No céu cinzento sob o astro mudo
Batendo as asas pela noite calada
Vêm em bandos com pés veludo
Chupar o sangue fresco da manada
Se alguém se engana com seu ar sisudo
E lhes franqueia as portas à chegada
Eles comem tudo eles comem tudo
Eles comem tudo e não deixam nada
A toda a parte chegam os vampiros
Poisam nos prédios poisam nas calçadas
Trazem no ventre despojos antigos
Mas nada os prende às vidas acabadas
São os mordomos do universo todo
Senhores à força mandadores sem lei
Enchem as tulhas bebem vinho novo
Dançam a ronda no pinhal do rei
Eles comem tudo eles comem tudo
Eles comem tudo e não deixam nada
No chão do medo tombam os vencidos
Ouvem-se os gritos na noite abafada
Jazem nos fossos vítimas dum credo
E não se esgota o sangue da manada
Se alguém se engana com seu ar sisudo
E lhe franqueia as portas à chegada
Eles comem tudo eles comem tudo
Eles comem tudo e não deixam nada
Eles comem tudo eles comem tudo
Eles comem tudo e não deixam nada
Zeca Afonso - Vampiros
Para a Mar:
"Maçonaria vai entregar lista de informadores da PIDE à Torre do Tombo"
Fico a fazer equilibrismo entre duas vontades. Por um lado, o temor dos bufos ainda estarem entre nós, disfarçados, a contabilizarem segredos depois trocados por misérias e dor; por outro, a ideia de que não pode haver futuro se não formos capazes de fechar as feridas do passado.
A maçonaria guardou até este Abril o segredo de uma lista com 3600 nomes. Três mil e seiscentos bufos que se acolitaram por este País fora, sangraram vidas, mataram destinos nas celas da PIDE/DGS.
Mas tanto pode ser o pequeno pulha que contou um mero conto a troco da velha cunha, como pode ser alguém ainda alcantilado em lugares de destaque de um regime que, melhor ou pior, fez a sua transição para a democracia sem dinamitar verdadeiramente as raízes do Estado velho.

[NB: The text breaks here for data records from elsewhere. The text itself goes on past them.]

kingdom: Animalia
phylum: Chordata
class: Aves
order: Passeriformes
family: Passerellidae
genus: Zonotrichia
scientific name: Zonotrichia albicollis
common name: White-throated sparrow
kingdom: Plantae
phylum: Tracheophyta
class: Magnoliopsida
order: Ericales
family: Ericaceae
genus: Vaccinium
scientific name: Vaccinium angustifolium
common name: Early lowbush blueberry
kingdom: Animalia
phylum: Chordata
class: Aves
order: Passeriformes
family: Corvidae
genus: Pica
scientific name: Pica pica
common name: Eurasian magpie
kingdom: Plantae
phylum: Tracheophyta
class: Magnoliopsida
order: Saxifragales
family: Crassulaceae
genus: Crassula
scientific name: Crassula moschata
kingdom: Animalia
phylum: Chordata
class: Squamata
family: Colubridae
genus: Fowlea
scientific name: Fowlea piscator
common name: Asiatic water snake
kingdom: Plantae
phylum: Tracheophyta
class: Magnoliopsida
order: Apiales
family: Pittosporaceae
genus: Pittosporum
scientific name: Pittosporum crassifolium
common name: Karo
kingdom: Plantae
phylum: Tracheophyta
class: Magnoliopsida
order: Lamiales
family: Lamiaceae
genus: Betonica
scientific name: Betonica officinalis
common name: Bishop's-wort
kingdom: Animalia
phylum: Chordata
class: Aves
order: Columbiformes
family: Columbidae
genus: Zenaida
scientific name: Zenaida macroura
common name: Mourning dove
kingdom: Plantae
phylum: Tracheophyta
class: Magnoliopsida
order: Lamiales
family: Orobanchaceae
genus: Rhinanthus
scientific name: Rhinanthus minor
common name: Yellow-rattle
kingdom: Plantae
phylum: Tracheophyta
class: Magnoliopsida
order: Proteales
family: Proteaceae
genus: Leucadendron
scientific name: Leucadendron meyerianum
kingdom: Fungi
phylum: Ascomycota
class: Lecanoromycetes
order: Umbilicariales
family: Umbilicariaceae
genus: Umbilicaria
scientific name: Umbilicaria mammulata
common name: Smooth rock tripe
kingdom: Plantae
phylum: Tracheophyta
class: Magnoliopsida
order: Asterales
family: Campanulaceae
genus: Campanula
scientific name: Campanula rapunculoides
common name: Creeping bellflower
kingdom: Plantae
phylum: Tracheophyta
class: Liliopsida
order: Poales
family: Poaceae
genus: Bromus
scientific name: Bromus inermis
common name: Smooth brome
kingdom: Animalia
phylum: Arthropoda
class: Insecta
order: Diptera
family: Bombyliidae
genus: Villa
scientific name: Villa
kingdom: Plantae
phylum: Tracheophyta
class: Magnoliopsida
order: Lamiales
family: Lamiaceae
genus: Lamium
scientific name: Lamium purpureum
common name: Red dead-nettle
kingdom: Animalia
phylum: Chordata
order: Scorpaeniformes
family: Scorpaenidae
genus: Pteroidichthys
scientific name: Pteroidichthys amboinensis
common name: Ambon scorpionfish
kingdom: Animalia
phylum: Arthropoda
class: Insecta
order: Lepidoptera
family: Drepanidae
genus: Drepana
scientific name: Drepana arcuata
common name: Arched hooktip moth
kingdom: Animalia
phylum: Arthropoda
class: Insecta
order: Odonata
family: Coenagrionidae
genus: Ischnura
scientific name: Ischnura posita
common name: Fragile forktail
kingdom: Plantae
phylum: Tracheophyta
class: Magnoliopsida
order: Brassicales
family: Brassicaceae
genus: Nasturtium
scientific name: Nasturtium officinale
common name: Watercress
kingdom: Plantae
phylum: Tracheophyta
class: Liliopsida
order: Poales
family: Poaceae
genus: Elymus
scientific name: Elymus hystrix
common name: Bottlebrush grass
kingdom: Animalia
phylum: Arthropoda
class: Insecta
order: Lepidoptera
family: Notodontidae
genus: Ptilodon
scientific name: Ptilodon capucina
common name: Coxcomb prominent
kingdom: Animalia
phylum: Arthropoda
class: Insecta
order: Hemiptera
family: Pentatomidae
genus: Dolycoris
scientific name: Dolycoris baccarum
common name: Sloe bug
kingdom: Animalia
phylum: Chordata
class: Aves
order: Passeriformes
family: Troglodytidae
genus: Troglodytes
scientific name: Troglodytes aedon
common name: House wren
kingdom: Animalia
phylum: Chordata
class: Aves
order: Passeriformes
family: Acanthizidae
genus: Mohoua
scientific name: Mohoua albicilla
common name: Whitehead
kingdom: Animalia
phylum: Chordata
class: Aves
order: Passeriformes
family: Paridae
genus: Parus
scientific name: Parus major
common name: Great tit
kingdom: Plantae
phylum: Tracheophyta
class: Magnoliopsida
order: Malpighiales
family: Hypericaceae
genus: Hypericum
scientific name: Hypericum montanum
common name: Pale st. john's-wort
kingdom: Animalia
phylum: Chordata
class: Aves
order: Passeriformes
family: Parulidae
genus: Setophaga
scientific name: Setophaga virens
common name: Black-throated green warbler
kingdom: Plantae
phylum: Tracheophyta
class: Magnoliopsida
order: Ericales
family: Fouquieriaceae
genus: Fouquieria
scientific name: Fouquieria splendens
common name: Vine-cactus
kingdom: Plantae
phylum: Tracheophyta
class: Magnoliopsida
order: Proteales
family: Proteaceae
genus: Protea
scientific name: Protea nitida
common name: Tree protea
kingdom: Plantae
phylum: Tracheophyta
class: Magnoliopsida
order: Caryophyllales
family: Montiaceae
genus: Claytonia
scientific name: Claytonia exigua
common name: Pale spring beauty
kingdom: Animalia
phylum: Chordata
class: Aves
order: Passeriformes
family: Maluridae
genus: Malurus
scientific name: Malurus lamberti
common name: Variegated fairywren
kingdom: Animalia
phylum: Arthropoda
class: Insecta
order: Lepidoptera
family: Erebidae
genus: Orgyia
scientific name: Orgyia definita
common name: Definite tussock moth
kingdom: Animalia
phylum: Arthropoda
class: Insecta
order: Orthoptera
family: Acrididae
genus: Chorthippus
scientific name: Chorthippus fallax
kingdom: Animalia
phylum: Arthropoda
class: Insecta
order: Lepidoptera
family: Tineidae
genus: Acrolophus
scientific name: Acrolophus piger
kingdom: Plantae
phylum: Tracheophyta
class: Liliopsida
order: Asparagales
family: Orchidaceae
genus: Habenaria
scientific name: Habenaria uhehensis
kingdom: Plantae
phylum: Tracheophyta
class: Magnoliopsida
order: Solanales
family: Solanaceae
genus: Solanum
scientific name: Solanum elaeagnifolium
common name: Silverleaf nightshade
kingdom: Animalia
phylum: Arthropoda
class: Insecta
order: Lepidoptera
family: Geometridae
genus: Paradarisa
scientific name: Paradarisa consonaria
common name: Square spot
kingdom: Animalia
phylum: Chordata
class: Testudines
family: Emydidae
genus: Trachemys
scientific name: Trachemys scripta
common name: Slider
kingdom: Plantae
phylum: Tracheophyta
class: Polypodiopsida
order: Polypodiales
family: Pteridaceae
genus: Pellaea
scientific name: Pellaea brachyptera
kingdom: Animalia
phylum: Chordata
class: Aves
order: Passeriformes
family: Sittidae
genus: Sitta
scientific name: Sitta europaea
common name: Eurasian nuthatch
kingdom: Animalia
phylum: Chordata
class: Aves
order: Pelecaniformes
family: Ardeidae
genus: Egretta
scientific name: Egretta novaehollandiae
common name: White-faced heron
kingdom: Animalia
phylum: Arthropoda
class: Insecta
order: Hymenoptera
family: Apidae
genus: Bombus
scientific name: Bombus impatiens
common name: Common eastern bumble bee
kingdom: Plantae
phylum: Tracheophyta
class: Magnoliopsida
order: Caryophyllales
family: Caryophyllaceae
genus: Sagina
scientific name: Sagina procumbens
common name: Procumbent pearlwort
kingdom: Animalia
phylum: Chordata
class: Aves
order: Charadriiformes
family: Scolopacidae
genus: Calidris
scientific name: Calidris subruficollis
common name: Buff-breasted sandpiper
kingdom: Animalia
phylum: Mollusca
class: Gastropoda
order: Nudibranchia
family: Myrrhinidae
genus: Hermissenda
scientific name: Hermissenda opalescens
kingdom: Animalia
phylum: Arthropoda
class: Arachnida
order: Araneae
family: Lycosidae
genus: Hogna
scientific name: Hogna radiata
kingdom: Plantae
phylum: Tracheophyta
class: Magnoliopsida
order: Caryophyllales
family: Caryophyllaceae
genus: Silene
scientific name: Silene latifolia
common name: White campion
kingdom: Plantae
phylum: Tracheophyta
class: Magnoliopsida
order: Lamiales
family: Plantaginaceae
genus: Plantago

A lista vai ficar em segredo. Precisa ficar em segredo? Talvez precise. Revelar hoje o que não foi dito em 1974 e nos anos seguintes, talvez só levante entre as massas a velha vontade inquisitorial que permitiu, se formos a ver bem, que os bufos se transformassem numa força oculta dos vampiros do poder, perpetuando as chagas de um regime baseado na lei do bufo, na lei do medo.
Não sei até que ponto a democracia conseguiu apear os vampiros. A lei da cunha e do segredinho continua por aí. Trocam-se favores numa lógica velha, tão velha como este nosso Portugal. Fazem-se e desfazem-se carreiras com base no boato. Fez-se a última campanha política bufando segredos de alcova. Dar 3600 nomes a bufos do regime deposto não serviria apenas para causar mal estar? E os bufos de agora? Alguém os contabiliza? E quando se fecham de vez as feridas ainda mal suturadas do País que fomos, tão parecido ainda hoje com o País que somos?
Os vampiros ainda aí estão. Os bufos sempre foram as suas armas, as melhores armas, porque toupeiras silenciosas, mesquinhas, fazendo da convivência e da proximidade a porta para os segredos a revelar. Os bufos de agora terão, talvez, ares de doutor, em vez de serem o padeiro do cimo da rua. Mas as lógicas que permitem que os vampiros continuem a engordar, abafam as histórias até um qualquer interesse as levar a público. Décadas depois de se conhecerem os factos, porque foram agora – e só agora – bufados os escândalos da Casa Pia? E este é só um exemplo. Mais haveria, nesta terra de vampiros e bufos. Haver uma lista de bufos velhos aberta a toda a coscuvilhice, resolverá verdadeiramente as lógicas subversivas que continuam a perpetuar as suas existências?